Sebastián la miró con una sonrisa benévola.

—El mundo no se mueve por sentimientos humanitarios, Galatea, sino por codicia y afán de poder. La esclavitud caerá cuando los plantadores se den cuenta de que cada día se inventan mejores máquinas capaces de realizar el trabajo de multitud de esclavos. —Tomó un breve sorbo de su limonada animada con ron—. Mañana te llevaré a los Almacenes de Regla para que veas con tus propios ojos la maquinaria que mis navíos traen de Inglaterra por encargo de los hacendados que pueden pagarla. Cuantos más artilugios de ésos empleen, antes tomarán conciencia de que las máquinas dan menos problemas que una dotación de esclavos, pues éstos requieren alimentos y ciertos cuidados para soportar la dureza de los cañaverales, y cualquier día pueden iniciar una revuelta como la que acabó con muchos blancos en Saint Domingue a finales del siglo pasado. Créeme, pequeña, bajo la mayoría de las decisiones importantes para la humanidad subyacen intereses que nada tienen que ver con la filantropía.

Al reparar en la seriedad con que Valentina le miraba, Sebastián se arrepintió de haberse mostrado tan nihilista. Sonrió y le palmeó de nuevo el dorso de la mano.

—Tal vez pienses, como mi primo Tomás, que soy un cínico —añadió al tiempo que dibujaba con las puntas de los dedos una leve caricia sobre el rostro de Valentina—. Pero tengo razones para serlo. En mi vida he visto más hipocresía de la que puedes imaginar. Tomemos por ejemplo al fatuo de mister Wallace. Se le llena la boca de amor a su patria cada vez que habla, pero los hombres como él se están enriqueciendo con esa espantosa guerra que hundirá al Sur de Estados Unidos en la ruina. Se aprovechan de los desorbitados precios que alcanzan ciertos alimentos como, sin ir más lejos, el azúcar que compran a los plantadores cubanos. Mientras miles de soldados mueren o son mutilados en el campo de batalla, los grandes patriotas como nuestro rubicundo amigo salen enriquecidos de todas las guerras. Y estoy seguro de que si ganan los unionistas, nuestro amigo Wallace hallará el modo de cambiarse de bando.

Sebastián tomó otro sorbo de su limonada y se echó atrás en su silla.

—Pero no temas, Galatea, por esta tarde no voy a abrumarte más con mis pesimistas reflexiones.

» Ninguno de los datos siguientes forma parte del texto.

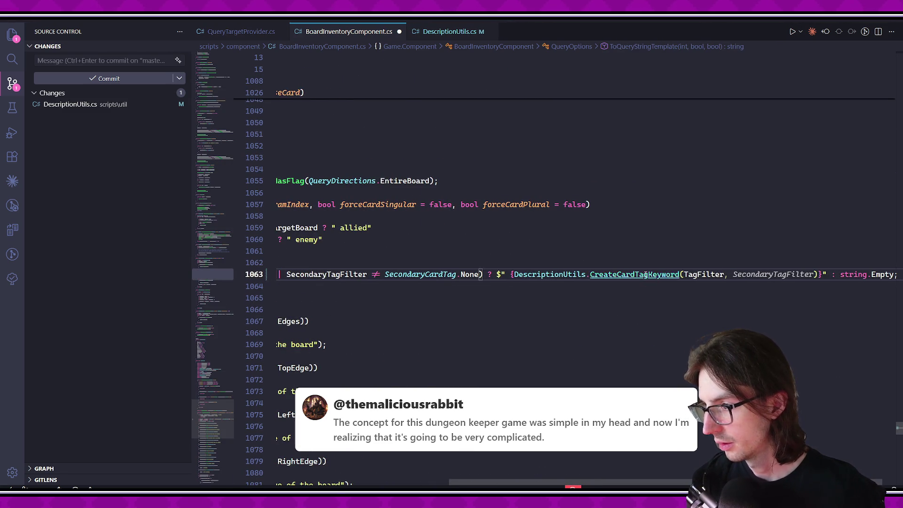
Jump to CreateCardTagKeyword and add a blank line above the tagString declaration.
left_click(625, 274, "ctrl")
left_click(528, 185)
left_click(470, 196)
key("Return")
Initialise tagString to string.Empty and open an if (tag != CardTag.None) block.
type("var t")
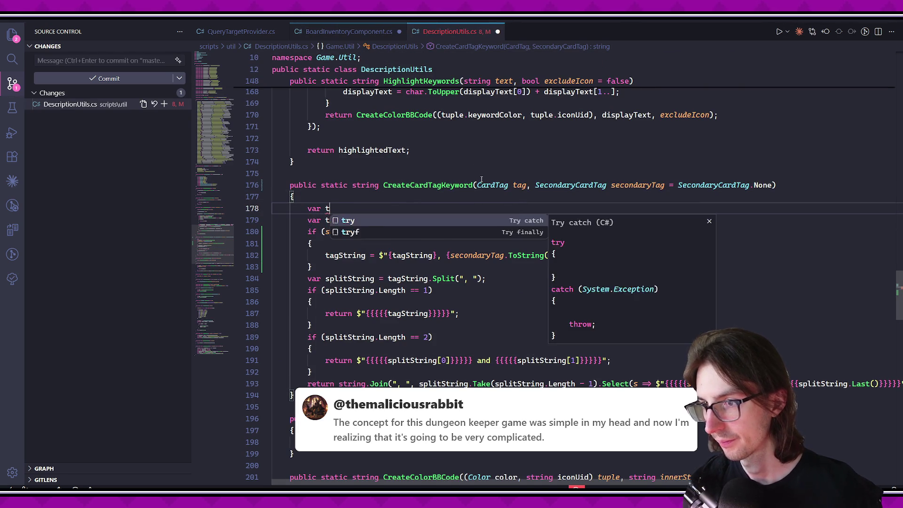
type("agString = string.Em")
key("Tab")
type(";")
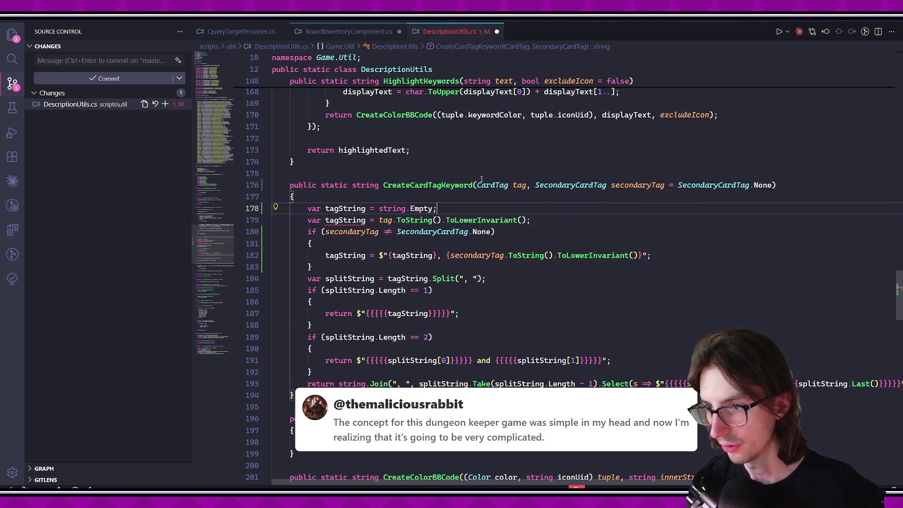
key("Return")
type("if (tag")
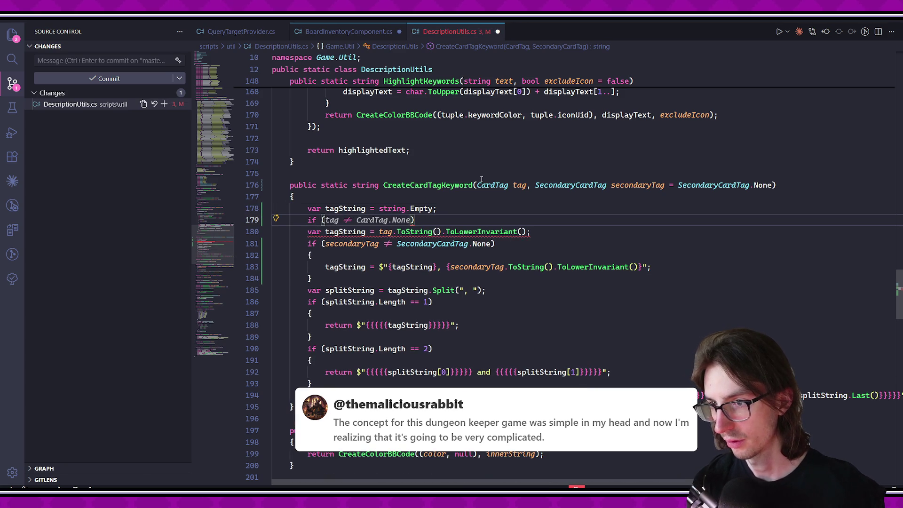
type(" != Car")
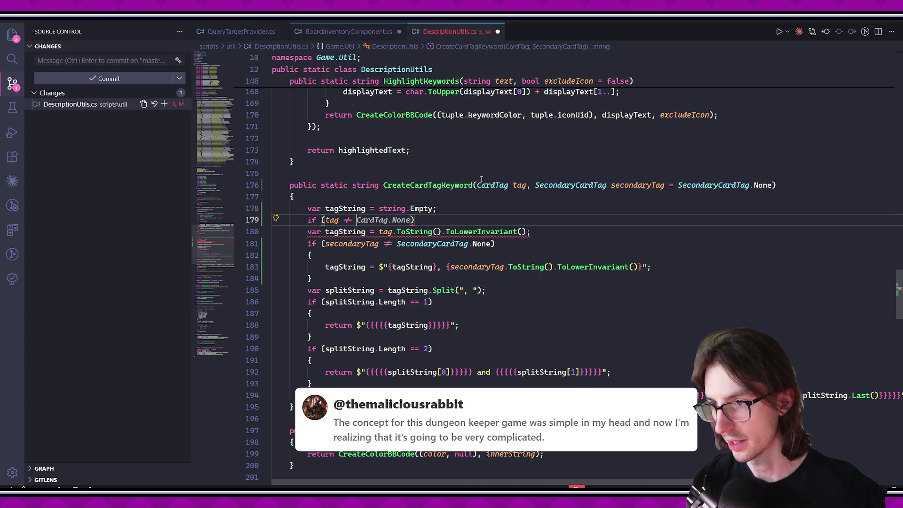
key("Down")
key("Down")
key("Tab")
type("{")
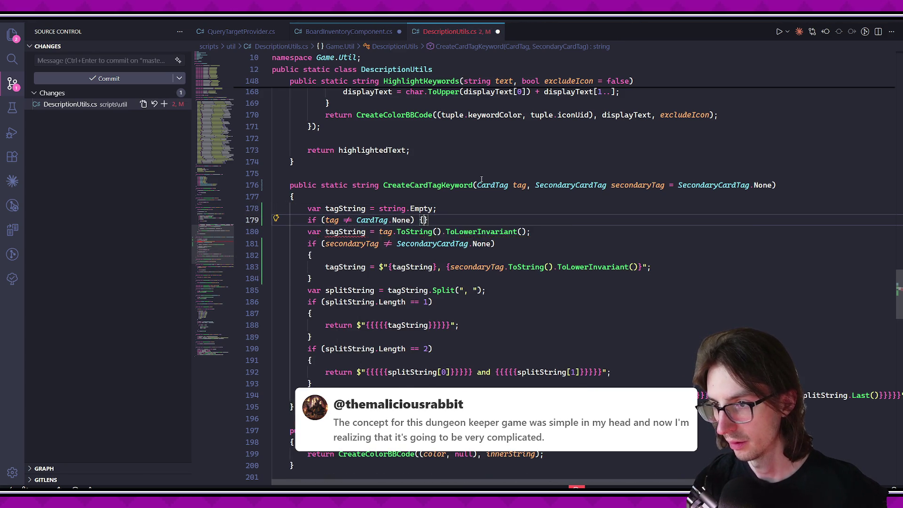
key("Return")
Move the tagString assignment into the block, delete the duplicate declaration, and save DescriptionUtils.cs.
left_click(326, 301)
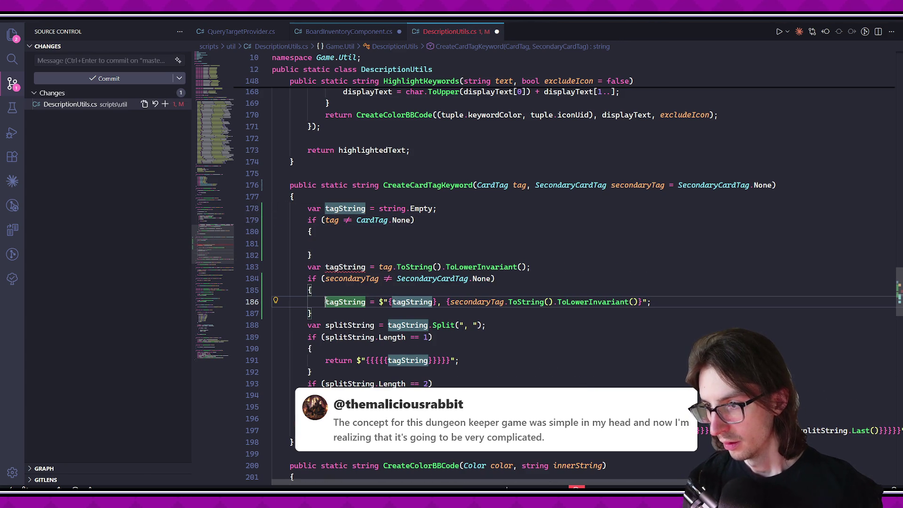
key("Tab")
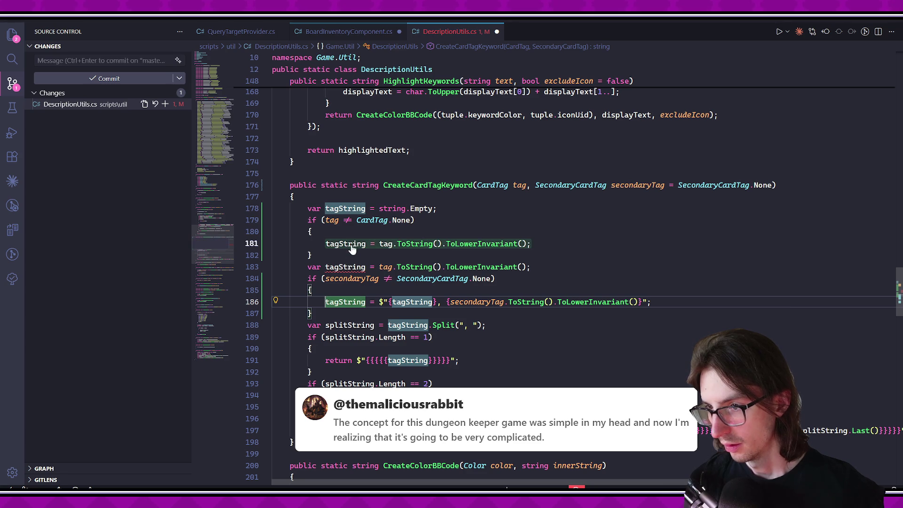
key("Down")
key("shift+Down")
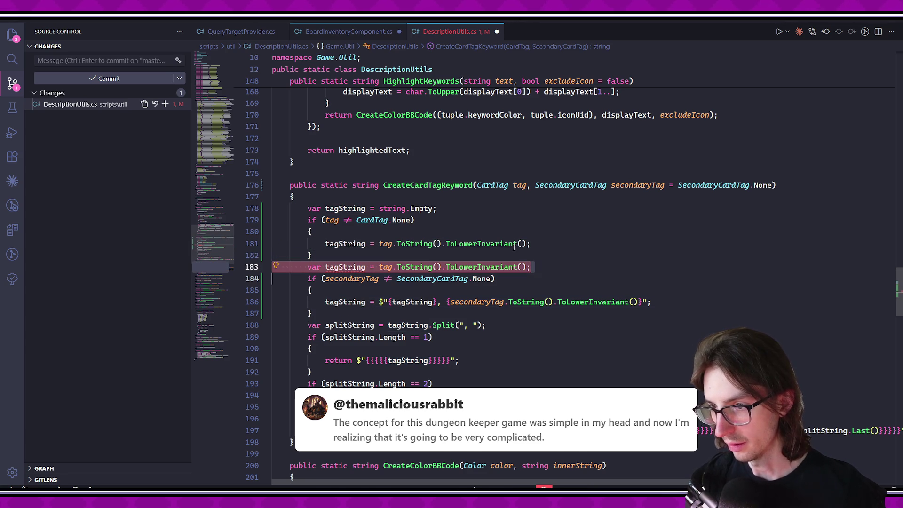
key("Delete")
key("ctrl+s")
key("Down")
key("Down")
key("Down")
Return to the CreateCardTagKeyword call site in BoardInventoryComponent.cs and save.
scroll(352, 194, "down", 1)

Disfruta de este bello lugar y observa con disimulo cómo se comportan las familias ricas de La Habana. —Pinzó con los dedos un dulce de guayaba y se lo acercó a la joven—. Prueba esto, mi amor. No hay en todo el mundo golosinas más delicadas que las elaboradas en La Dominica.

Obediente, ella abrió la boca y dejó que su esposo introdujera entre sus dientes el pastelito de guayaba, cuyo delicioso sabor mitigó por un instante el desasosiego causado por el encuentro con el duque de Pozohondo y el ansia que la ahogaba cuando pensaba en la responsabilidad que le iba a legar Sebastián junto con el dinero que le había prometido.